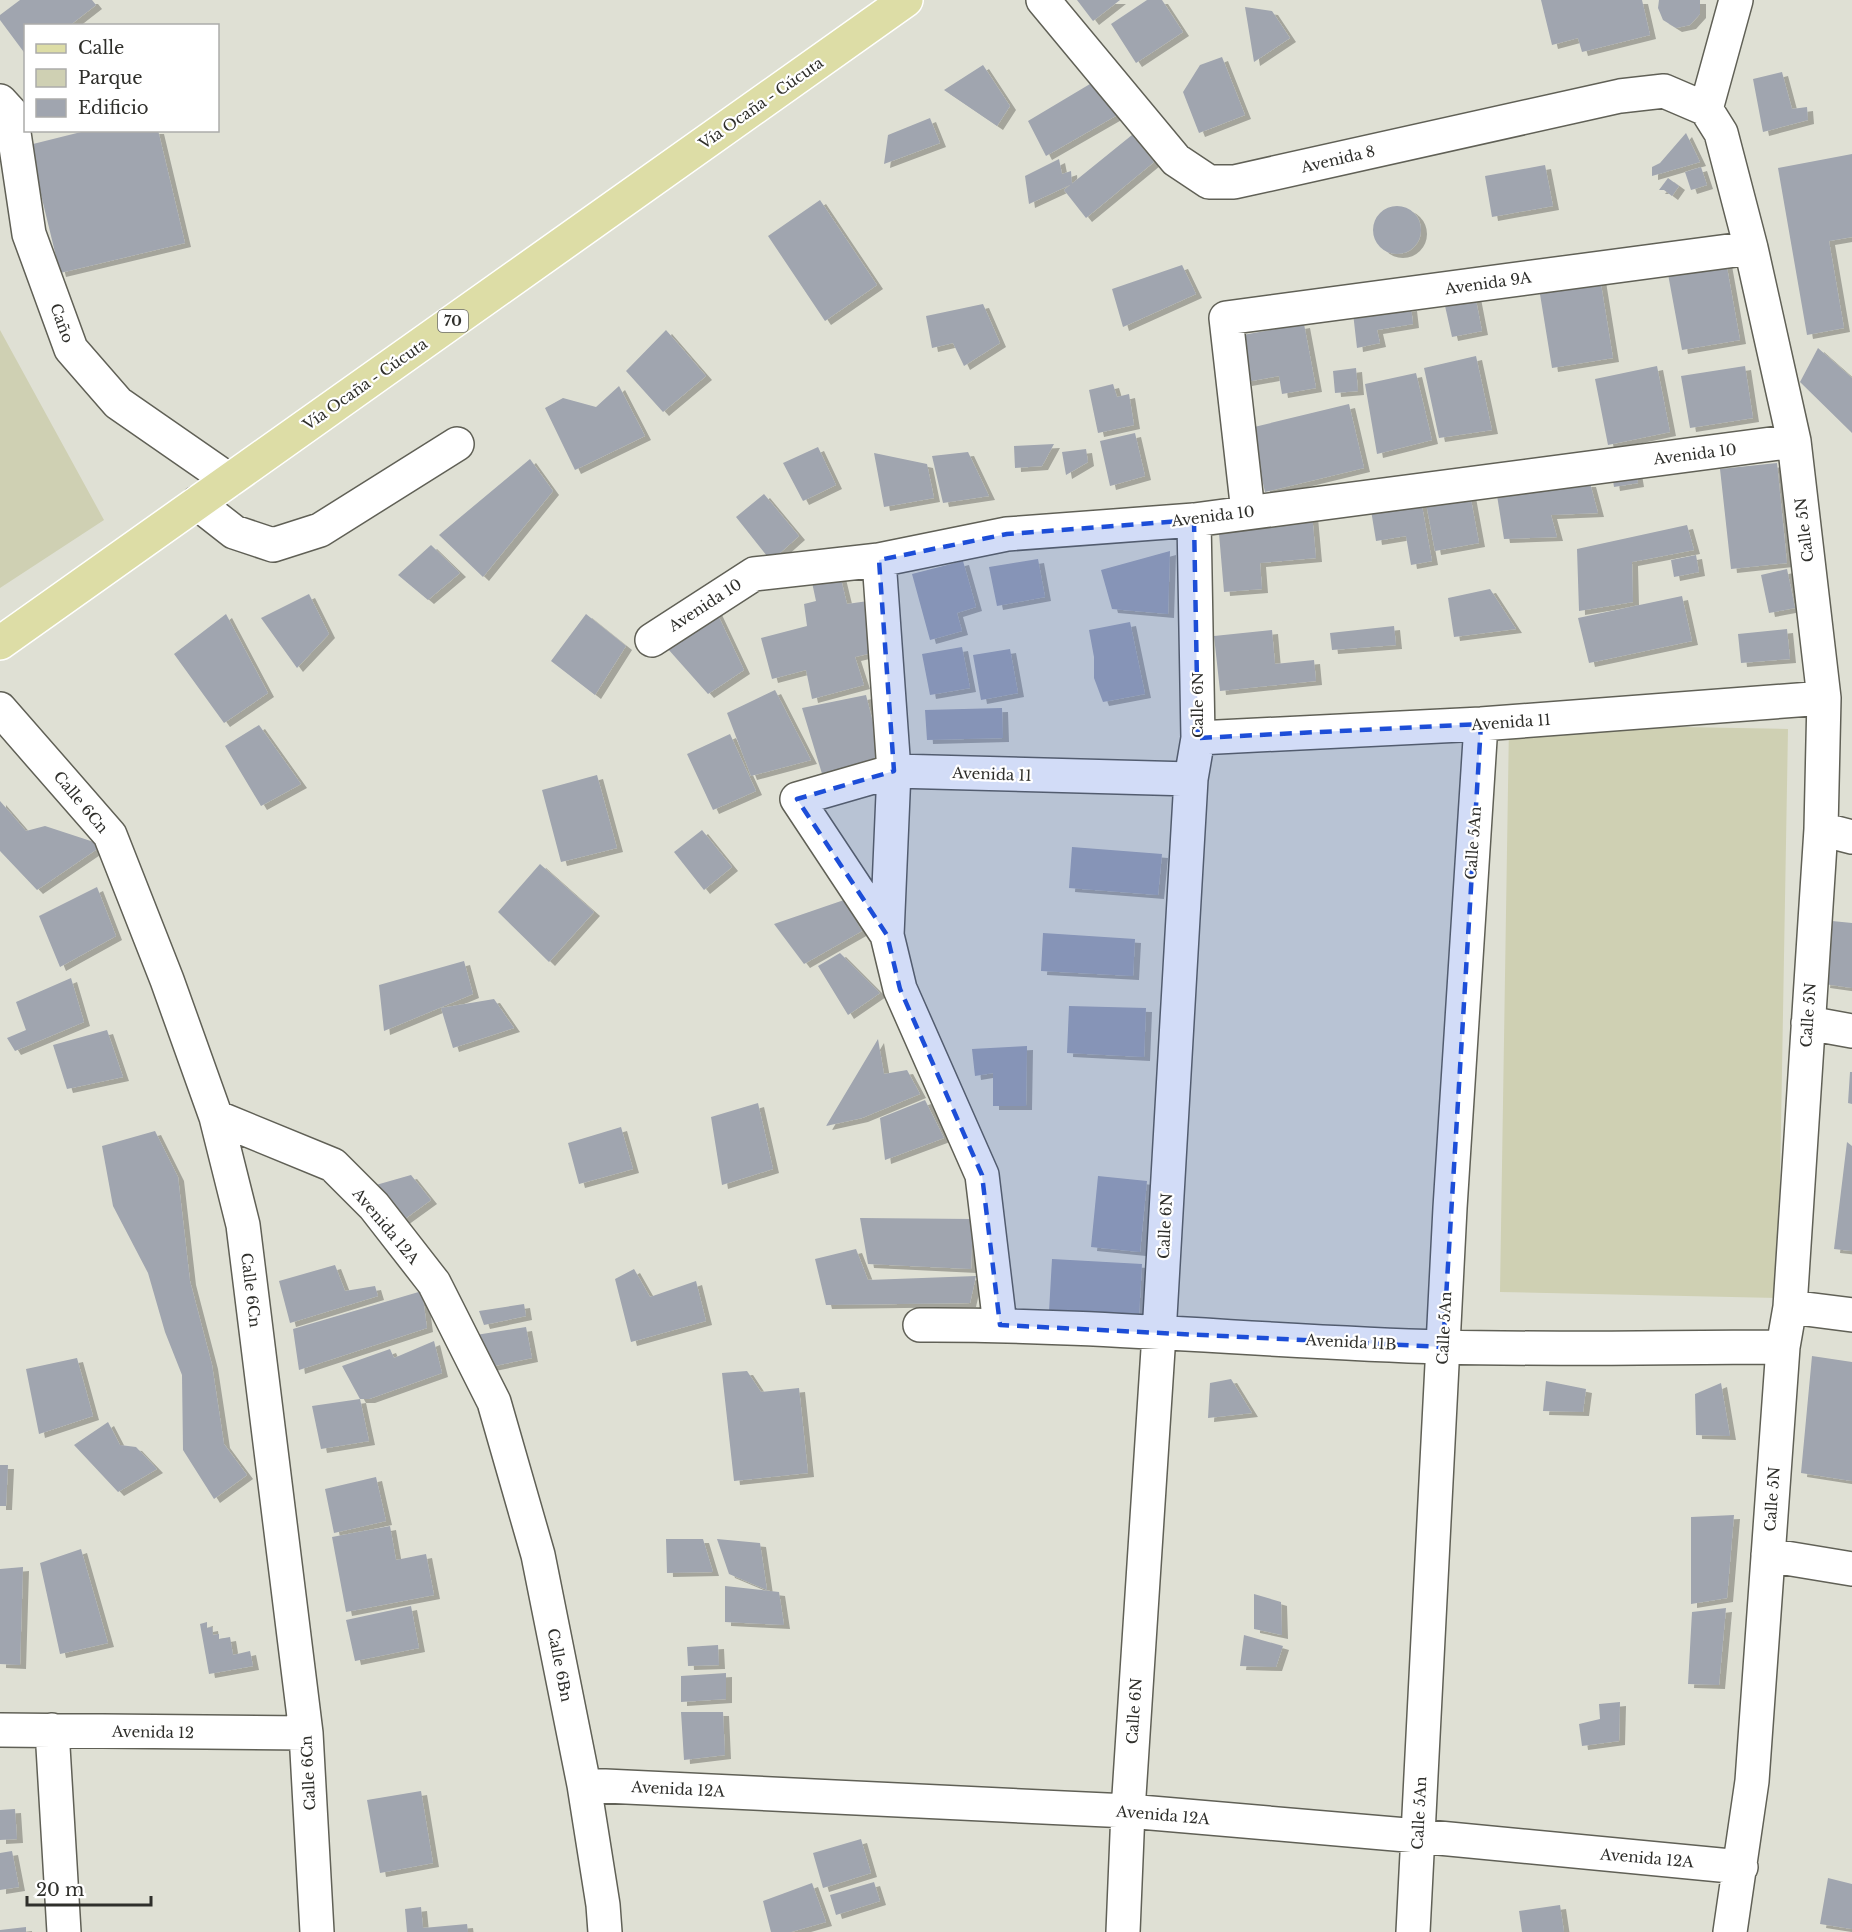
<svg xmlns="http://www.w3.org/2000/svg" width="1852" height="1932" font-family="'Libre Baskerville',serif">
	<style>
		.green { fill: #cfd0b3 }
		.building { fill: #a0a5af; filter: url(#shadow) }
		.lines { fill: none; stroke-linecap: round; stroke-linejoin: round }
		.minor-casing { stroke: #606056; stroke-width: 36 }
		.major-casing { stroke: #fff; stroke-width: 36 }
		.minor { stroke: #fff; stroke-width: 33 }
		.major { stroke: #dddda6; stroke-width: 33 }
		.marked { fill: #1d4ed8; fill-opacity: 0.2; stroke: #1d4ed8; stroke-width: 4.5; stroke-dasharray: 12 8; stroke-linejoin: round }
		.labels { text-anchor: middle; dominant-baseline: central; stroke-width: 4.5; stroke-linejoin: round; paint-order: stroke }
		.shield { fill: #fff; stroke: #6d6d6b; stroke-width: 1.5 }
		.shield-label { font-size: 14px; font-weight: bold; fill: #2f2f2b }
		.street-label { font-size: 15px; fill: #2f2f2b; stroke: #fff }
	</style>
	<defs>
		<filter id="shadow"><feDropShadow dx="6" dy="4" stdDeviation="0" flood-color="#0004"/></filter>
	</defs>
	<rect width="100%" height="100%" fill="#dfe0d4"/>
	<path class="green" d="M0,330L104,520L0,588Z
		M1509,724L1788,729L1778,1298L1500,1292Z"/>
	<path class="building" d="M20,0H92L96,5L69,26H26V55L0,20V15Z
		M1077,0H1120L1093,21Z
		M1147,0H1162L1183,32L1136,63L1111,24Z
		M1541,0H1642L1650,35L1582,52L1578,38L1552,45Z
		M1659,0H1700V14L1690,25L1676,28L1663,20L1658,8Z
		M1245,7L1272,11L1290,38L1254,62Z
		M1222,57L1245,115L1199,133L1183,92L1200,65Z
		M983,65L1010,106L997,126L944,90Z
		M1782,72L1792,109L1807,107L1808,120L1763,132L1753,79Z
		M1095,81L1119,114L1046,156L1028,121Z
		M930,118L940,143L884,164L888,135Z
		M89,130H158L185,243L60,273L29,145Z
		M1686,133L1700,162L1652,176V167L1660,163Z
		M1132,135L1154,162L1086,218L1064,190Z
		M1852,154V237L1829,241L1844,328L1807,335L1778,168Z
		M1059,159L1062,174L1071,171L1072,184L1029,204L1025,176Z
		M1545,165L1553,206L1492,217L1485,176Z
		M1701,167L1707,185L1691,190L1685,172Z
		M1668,178L1679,186L1672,196L1664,190H1659Z
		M820,200L877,285L825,321L768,236Z
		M1373 230a24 24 0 1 1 48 0a24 24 0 1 1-48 0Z
		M1726,262L1740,340L1682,350L1668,274Z
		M1182,265L1196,294L1123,327L1112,289Z
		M1600,278L1613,358L1552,368L1539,288Z
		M1474,290L1482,331L1452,337L1443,297Z
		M983,304L1000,343L964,366L953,343L932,348L926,316Z
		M1411,307L1413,324L1377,330L1380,343L1357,348L1353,313Z
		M1304,324L1316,388L1282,394L1279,376L1246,382L1237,336Z
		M666,330L706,376L663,412L626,371Z
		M1818,348L1852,378V433L1800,382Z
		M1476,356L1492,430L1439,438L1424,368Z
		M1657,366L1670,432L1608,445L1595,379Z
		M1745,366L1753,418L1690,428L1681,376Z
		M1356,368L1358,391L1335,393L1333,371Z
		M1416,373L1432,440L1377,454L1365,384Z
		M1113,384L1117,397L1129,394L1134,425L1098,433L1089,390Z
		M619,386L645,436L575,470L545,408L563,398L596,407Z
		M1349,404L1364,468L1265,492L1250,428Z
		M1135,433L1145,476L1110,486L1100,441Z
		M1054,444L1042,466L1015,468L1014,446Z
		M818,447L836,485L803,501L783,463Z
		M1086,449L1088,462L1066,475L1062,452Z
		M968,452L989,496L943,503L932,456Z
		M874,453L927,464L934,498L884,507Z
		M530,459L553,491L483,577L439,535Z
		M1777,463L1787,563L1731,569L1720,469Z
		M1635,465L1638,483L1614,487L1611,469Z
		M1495,483H1590L1598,513L1551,515L1557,537L1504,539Z
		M764,494L799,536L771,561L736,517Z
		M1470,494L1479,543L1435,551L1426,503Z
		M1420,495L1432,561L1411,565L1406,536L1376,541L1370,504Z
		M1312,514L1316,558L1260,563L1262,589L1224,592L1218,522Z
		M1687,525L1694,550L1632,562L1633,602L1579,611L1577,549Z
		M431,545L460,573L428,600L398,575Z
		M1170,551L1168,614L1112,609L1101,570Z
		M1696,555L1699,572L1674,577L1671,560Z
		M1038,559L1045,597L997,606L989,567Z
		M963,561L976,607L957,613L962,631L930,640L912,574Z
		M838,567L847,604L868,601L872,653L855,657L864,685L812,699L806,670L772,679L761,638L807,626L804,604L816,601L810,573Z
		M1787,569L1795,608L1769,613L1761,575Z
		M1490,589L1516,629L1454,637L1448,598Z
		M309,594L329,634L297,668L261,618Z
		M1682,596L1692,641L1589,663L1578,618Z
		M716,611L744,670L708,694L668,649Z
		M226,614L268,693L224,723L174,654Z
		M586,614L626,646L595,695L551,661Z
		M1130,622L1145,694L1103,702L1094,678V657L1089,630Z
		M1394,626L1396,645L1332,650L1330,633Z
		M1787,629L1790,659L1741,663L1738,634Z
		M1272,630L1275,664L1314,660L1316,681L1220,691L1214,636Z
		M962,647L970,688L930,695L922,654Z
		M1010,649L1018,693L981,700L973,655Z
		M775,690L811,760L751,776L727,713Z
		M866,695L882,758L823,777L802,708Z
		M1002,708L1003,738L927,740L925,710Z
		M259,725L301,784L261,806L225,746Z
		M730,734L756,791L713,810L687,754Z
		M597,775L617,848L561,862L542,790Z
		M0,801L26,831L45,826L103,845L37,890L0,851Z
		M702,830L732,867L704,890L674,852Z
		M1072,847L1162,854L1158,895L1069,888Z
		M540,864L594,912L549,962L498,912Z
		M97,887L116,936L60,967L39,916Z
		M844,900L862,931L804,964L774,924Z
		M1832,921L1852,923V988L1824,984Z
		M1043,933L1135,939L1133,976L1041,971Z
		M840,953L880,993L848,1015L818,966Z
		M464,961L473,994L384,1031L379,985Z
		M71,978L84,1022L15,1051L7,1038L26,1030L16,1002Z
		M494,999L514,1028L453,1048L441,1008Z
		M1069,1006L1146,1008L1144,1057L1067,1053Z
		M107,1030L123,1077L67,1089L53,1045Z
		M878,1039L884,1074L907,1070L920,1094L862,1118L826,1126Z
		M1027,1046L1026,1106H993V1073L975,1076L972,1049Z
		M1850,1072H1852V1104L1848,1103Z
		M925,1100L944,1138L885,1160L880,1118Z
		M758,1103L773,1169L722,1185L711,1117Z
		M621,1127L633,1169L579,1184L568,1143Z
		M155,1131L178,1177L190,1281L212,1365L224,1444L247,1475L214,1499L183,1450L182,1375L165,1332L148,1273L113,1206L102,1146Z
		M1847,1142L1852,1146V1251L1834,1249Z
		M411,1175L431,1200L402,1221L376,1185Z
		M1098,1176L1147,1181L1140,1252L1091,1247Z
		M860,1218L973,1219L971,1269L868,1264Z
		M856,1249L868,1280L976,1276L970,1303L826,1305L815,1259Z
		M1052,1259L1142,1264L1139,1316L1049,1312Z
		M335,1265L345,1291L375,1286L378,1296L290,1323L279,1281Z
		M634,1269L650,1297L696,1281L706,1321L631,1342L615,1279Z
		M422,1291L427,1328L299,1370L293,1329Z
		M524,1304L526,1316L484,1325L479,1311Z
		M526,1327L532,1358L485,1368L476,1335Z
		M434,1341L442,1373L369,1399H360L342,1366L390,1349L394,1358Z
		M1812,1356L1852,1362V1481L1801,1473Z
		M77,1358L93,1416L39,1434L26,1369Z
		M747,1371L761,1392L799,1388L808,1473L734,1481L722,1373Z
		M1231,1379L1252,1413L1208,1418L1210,1383Z
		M1546,1381L1586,1389L1583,1412L1543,1411Z
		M1721,1383L1730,1436L1696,1435L1695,1394Z
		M360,1399L369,1441L321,1449L312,1406Z
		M108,1422L120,1445L136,1447L157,1469L118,1492L74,1445Z
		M0,1465H8L6,1506H0Z
		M376,1477L386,1521L334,1533L325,1489Z
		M1734,1515L1727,1598L1691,1604V1517Z
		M390,1526L396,1560L426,1554L434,1595L346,1612L332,1537Z
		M666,1539H703L713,1572L667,1573Z
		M717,1539L760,1543L767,1590L729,1574Z
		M81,1549L108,1643L60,1654L40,1563Z
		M23,1567L20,1665L0,1664V1569Z
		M725,1586L779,1592L784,1625L725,1622Z
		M1254,1594L1281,1602L1282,1635L1254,1629Z
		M411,1606L419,1648L355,1661L346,1620Z
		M1726,1608L1719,1685L1688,1684L1692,1612Z
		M207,1622V1628L212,1627L213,1635L219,1634V1639L230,1637L233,1655L250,1651L253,1666L209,1674L200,1624Z
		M1244,1635L1283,1646L1276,1667L1240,1666Z
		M718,1645L719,1665L688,1666L687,1647Z
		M726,1673V1699L681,1702V1676Z
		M1620,1702L1619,1741L1582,1746L1579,1724L1600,1719L1599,1704Z
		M681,1712H723L725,1755L684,1760Z
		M421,1791L433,1863L380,1873L367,1800Z
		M15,1809L17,1839L0,1840V1810Z
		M861,1839L871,1873L823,1888L813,1853Z
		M12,1851L19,1887L0,1890V1853Z
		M1828,1878L1852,1884V1929L1820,1924Z
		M874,1882L880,1901L836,1915L830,1895Z
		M812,1883L826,1922L791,1932H771L763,1901Z
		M1560,1905L1564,1932H1522L1519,1911Z
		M421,1907L423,1928L467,1924L468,1932H407L405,1909Z
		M26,1927V1932H0V1930Z"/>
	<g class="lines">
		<g class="minor-casing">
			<path id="minor" d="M1043,0L1176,160L1209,182H1234L1620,96L1664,91L1706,109
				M0,101L11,113L29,234L71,349L118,403L229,480
				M1706,109L1721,133L1751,248L1794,441L1824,698L1821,829L1790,1307L1783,1347L1752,1781L1730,1932
				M1706,109L1736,0
				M197,503L234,532L273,545L320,530L457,444
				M1248,512L1226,318L1751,248
				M879,560L894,771L887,935L900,989L982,1175L1000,1325
				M652,640L754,574L879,560L1007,534L1194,520L1794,441
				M0,709L110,835L167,980L216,1117L243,1225L306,1733L317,1932
				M1198,738L1481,724L1824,698
				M1821,829L1852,837
				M887,935L797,799L894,771L1191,779
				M1808,1023L1852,1031
				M216,1117L333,1165L374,1206L434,1283L494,1402L538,1555L584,1785L603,1905L605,1932
				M1790,1307L1852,1315
				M920,1325C1094,1324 1268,1342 1442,1347C1555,1350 1669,1347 1783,1347
				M1768,1555L1852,1569
				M0,1730L306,1733
				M52,1730L64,1932
				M584,1785L1128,1811L1418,1836L1741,1867
				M1123,1932L1128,1811L1159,1334L1191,779L1198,738L1194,520
				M1413,1932L1450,1208L1481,724"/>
		</g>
		<g class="major-casing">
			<path id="major" d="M0,643L906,0"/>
		</g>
		<use href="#minor" class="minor"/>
		<use href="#major" class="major"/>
	</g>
	<path class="marked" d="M1194,520L1198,738L1481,724L1443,1347L1000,1325L982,1175L900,989L887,935L797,799L894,771L879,560L1007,534Z"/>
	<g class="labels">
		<rect class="shield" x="438" y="310" width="30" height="22" rx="4.5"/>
		<g class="shield-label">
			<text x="453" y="321">70</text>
		</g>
		<g class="street-label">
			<text transform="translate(761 103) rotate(-35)">Vía Ocaña - Cúcuta</text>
			<text transform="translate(1338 159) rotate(-13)">Avenida 8</text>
			<text transform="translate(1488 283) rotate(-8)">Avenida 9A</text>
			<text transform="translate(62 323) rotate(70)">Caño</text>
			<text transform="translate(365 384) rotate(-35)">Vía Ocaña - Cúcuta</text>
			<text transform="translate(1695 454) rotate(-7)">Avenida 10</text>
			<text transform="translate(1213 516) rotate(-7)">Avenida 10</text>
			<text transform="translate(1804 530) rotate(-97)">Calle 5N</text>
			<text transform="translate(705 605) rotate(-33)">Avenida 10</text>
			<text transform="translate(1197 705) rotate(-90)">Calle 6N</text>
			<text transform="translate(1511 722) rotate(-4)">Avenida 11</text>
			<text transform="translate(992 774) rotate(2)">Avenida 11</text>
			<text transform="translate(81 802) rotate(50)">Calle 6Cn</text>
			<text transform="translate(1473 843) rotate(-86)">Calle 5An</text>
			<text transform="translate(1808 1015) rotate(-86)">Calle 5N</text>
			<text transform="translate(386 1226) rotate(50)">Avenida 12A</text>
			<text transform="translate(1165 1226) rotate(-87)">Calle 6N</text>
			<text transform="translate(251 1290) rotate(83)">Calle 6Cn</text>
			<text transform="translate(1444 1328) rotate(-87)">Calle 5An</text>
			<text transform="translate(1351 1342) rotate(3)">Avenida 11B</text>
			<text transform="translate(1772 1499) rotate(-86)">Calle 5N</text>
			<text transform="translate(560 1665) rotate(79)">Calle 6Bn</text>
			<text transform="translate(1134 1711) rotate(-86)">Calle 6N</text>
			<text transform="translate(153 1732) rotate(1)">Avenida 12</text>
			<text transform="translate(308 1773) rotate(-93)">Calle 6Cn</text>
			<text transform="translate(678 1789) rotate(3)">Avenida 12A</text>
			<text transform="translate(1419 1813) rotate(-87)">Calle 5An</text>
			<text transform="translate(1163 1815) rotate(5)">Avenida 12A</text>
			<text transform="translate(1647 1858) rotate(5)">Avenida 12A</text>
		</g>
	</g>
	<rect x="24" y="24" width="195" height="108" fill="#ffffff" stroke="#acacaa" stroke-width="1.5"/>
	<rect x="36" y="44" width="30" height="9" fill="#dddda6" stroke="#acacaa" stroke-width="1.5"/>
	<text x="78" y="54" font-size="18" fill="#2f2f2b">Calle</text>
	<rect x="36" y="69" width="30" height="18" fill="#cfd0b3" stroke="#acacaa" stroke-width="1.5"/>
	<text x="78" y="84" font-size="18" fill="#2f2f2b">Parque</text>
	<rect x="36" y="99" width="30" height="18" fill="#a0a5af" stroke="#acacaa" stroke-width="1.5"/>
	<text x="78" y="114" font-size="18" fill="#2f2f2b">Edificio</text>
	<path d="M27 1896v9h124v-9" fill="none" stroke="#2f2f2b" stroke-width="3"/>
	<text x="36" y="1896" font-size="18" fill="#2f2f2b" stroke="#ffffff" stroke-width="4.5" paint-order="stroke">20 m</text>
</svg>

* * *

The problem:
Would you report every line of the entries above containing the word "lines"?

Solution to this problem:
		.lines { fill: none; stroke-linecap: round; stroke-linejoin: round }
	<g class="lines">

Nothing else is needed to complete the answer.